# Recorded information
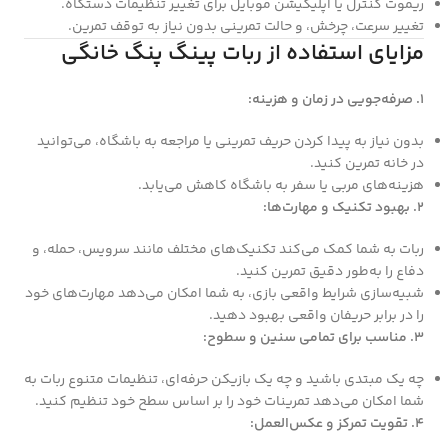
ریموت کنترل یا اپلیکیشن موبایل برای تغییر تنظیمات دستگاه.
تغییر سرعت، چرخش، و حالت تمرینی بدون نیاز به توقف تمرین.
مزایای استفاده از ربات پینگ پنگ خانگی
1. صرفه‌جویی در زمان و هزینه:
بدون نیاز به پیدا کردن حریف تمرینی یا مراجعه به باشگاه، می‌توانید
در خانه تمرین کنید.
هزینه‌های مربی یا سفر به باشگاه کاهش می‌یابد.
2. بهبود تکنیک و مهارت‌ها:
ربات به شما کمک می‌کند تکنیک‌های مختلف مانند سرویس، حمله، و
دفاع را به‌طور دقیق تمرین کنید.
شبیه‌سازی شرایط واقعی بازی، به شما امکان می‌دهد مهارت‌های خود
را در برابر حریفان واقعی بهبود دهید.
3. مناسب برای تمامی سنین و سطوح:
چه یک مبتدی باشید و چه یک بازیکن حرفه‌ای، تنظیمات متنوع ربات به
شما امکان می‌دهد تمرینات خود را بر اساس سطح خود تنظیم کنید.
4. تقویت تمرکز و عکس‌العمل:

# Action item
Put every text line from the entries above into a JSON list of strings, one string per line, with blank lines omitted. Leave the pictures out of the list.

# Finished exercise
[
  "ریموت کنترل یا اپلیکیشن موبایل برای تغییر تنظیمات دستگاه.",
  "تغییر سرعت، چرخش، و حالت تمرینی بدون نیاز به توقف تمرین.",
  "مزایای استفاده از ربات پینگ پنگ خانگی",
  "1. صرفه‌جویی در زمان و هزینه:",
  "بدون نیاز به پیدا کردن حریف تمرینی یا مراجعه به باشگاه، می‌توانید",
  "در خانه تمرین کنید.",
  "هزینه‌های مربی یا سفر به باشگاه کاهش می‌یابد.",
  "2. بهبود تکنیک و مهارت‌ها:",
  "ربات به شما کمک می‌کند تکنیک‌های مختلف مانند سرویس، حمله، و",
  "دفاع را به‌طور دقیق تمرین کنید.",
  "شبیه‌سازی شرایط واقعی بازی، به شما امکان می‌دهد مهارت‌های خود",
  "را در برابر حریفان واقعی بهبود دهید.",
  "3. مناسب برای تمامی سنین و سطوح:",
  "چه یک مبتدی باشید و چه یک بازیکن حرفه‌ای، تنظیمات متنوع ربات به",
  "شما امکان می‌دهد تمرینات خود را بر اساس سطح خود تنظیم کنید.",
  "4. تقویت تمرکز و عکس‌العمل:"
]